## GOAL OF THE EXERCISE
Please repeat, exactly and with nothing extra, the line containing "X-33411001Y-15941362I-5000000J0D01*" and every line after it up to the end of the material.
━━ GIVEN RECORDS ━━
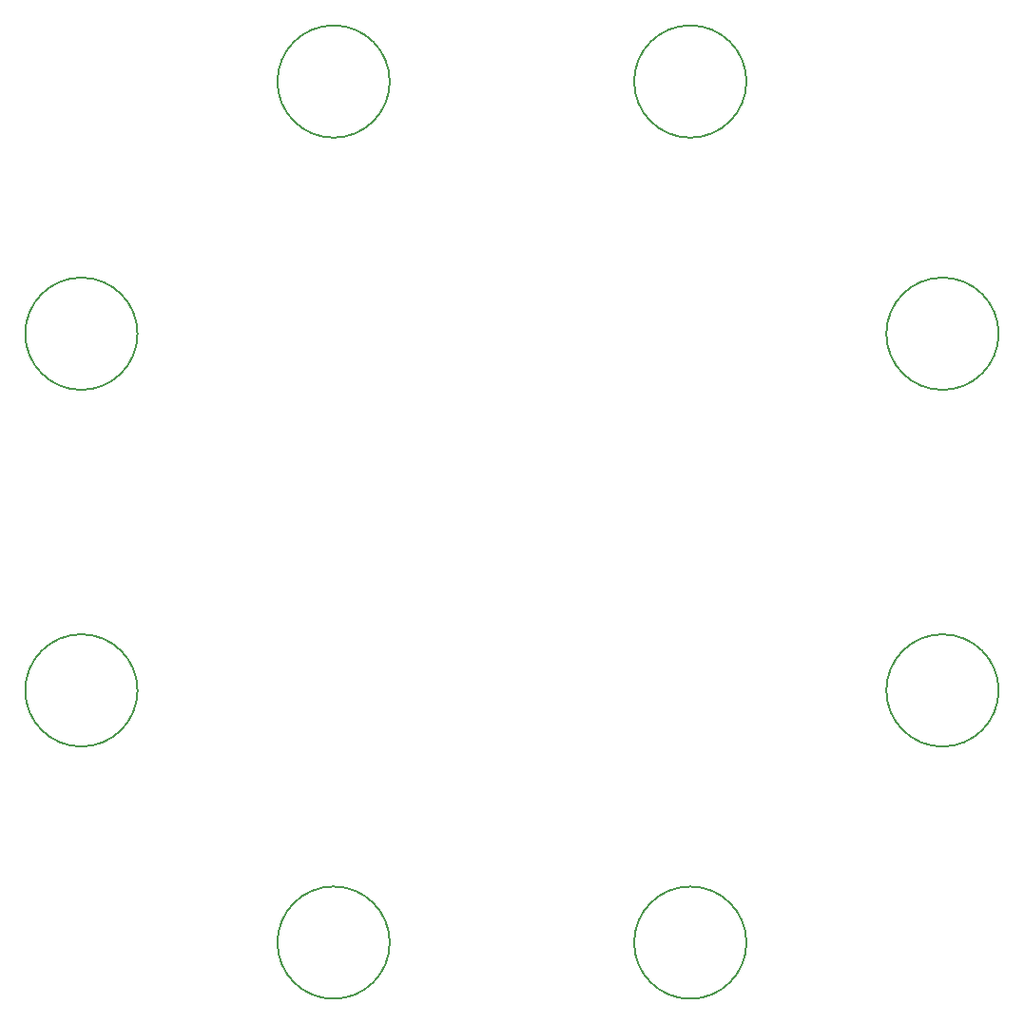
<source format=gbr>
%TF.GenerationSoftware,KiCad,Pcbnew,7.0.9*%
%TF.CreationDate,2024-05-16T17:58:55-06:00*%
%TF.ProjectId,KF50_Stepper_FT_1B_1O,4b463530-5f53-4746-9570-7065725f4654,rev?*%
%TF.SameCoordinates,Original*%
%TF.FileFunction,Other,Comment*%
%FSLAX46Y46*%
G04 Gerber Fmt 4.6, Leading zero omitted, Abs format (unit mm)*
G04 Created by KiCad (PCBNEW 7.0.9) date 2024-05-16 17:58:55*
%MOMM*%
%LPD*%
G01*
G04 APERTURE LIST*
%ADD10C,0.150000*%
G04 APERTURE END LIST*
D10*
%TO.C,H8*%
X43271001Y15821362D02*
G75*
G03*
X43271001Y15821362I-5000000J0D01*
G01*
%TO.C,H7*%
X43271001Y-15941362D02*
G75*
G03*
X43271001Y-15941362I-5000000J0D01*
G01*
%TO.C,H6*%
X20811362Y38281001D02*
G75*
G03*
X20811362Y38281001I-5000000J0D01*
G01*
%TO.C,Hm*%
X20811362Y-38401001D02*
G75*
G03*
X20811362Y-38401001I-5000000J0D01*
G01*
%TO.C,H4*%
X-10951362Y38281001D02*
G75*
G03*
X-10951362Y38281001I-5000000J0D01*
G01*
%TO.C,H3*%
X-10951362Y-38401001D02*
G75*
G03*
X-10951362Y-38401001I-5000000J0D01*
G01*
%TO.C,H2*%
X-33411001Y15821362D02*
G75*
G03*
X-33411001Y15821362I-5000000J0D01*
G01*
%TO.C,H1*%
X-33411001Y-15941362D02*
G75*
G03*
X-33411001Y-15941362I-5000000J0D01*
G01*
%TD*%
M02*

</source>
━━━
## REPLY
X-33411001Y-15941362I-5000000J0D01*
G01*
%TD*%
M02*

</source>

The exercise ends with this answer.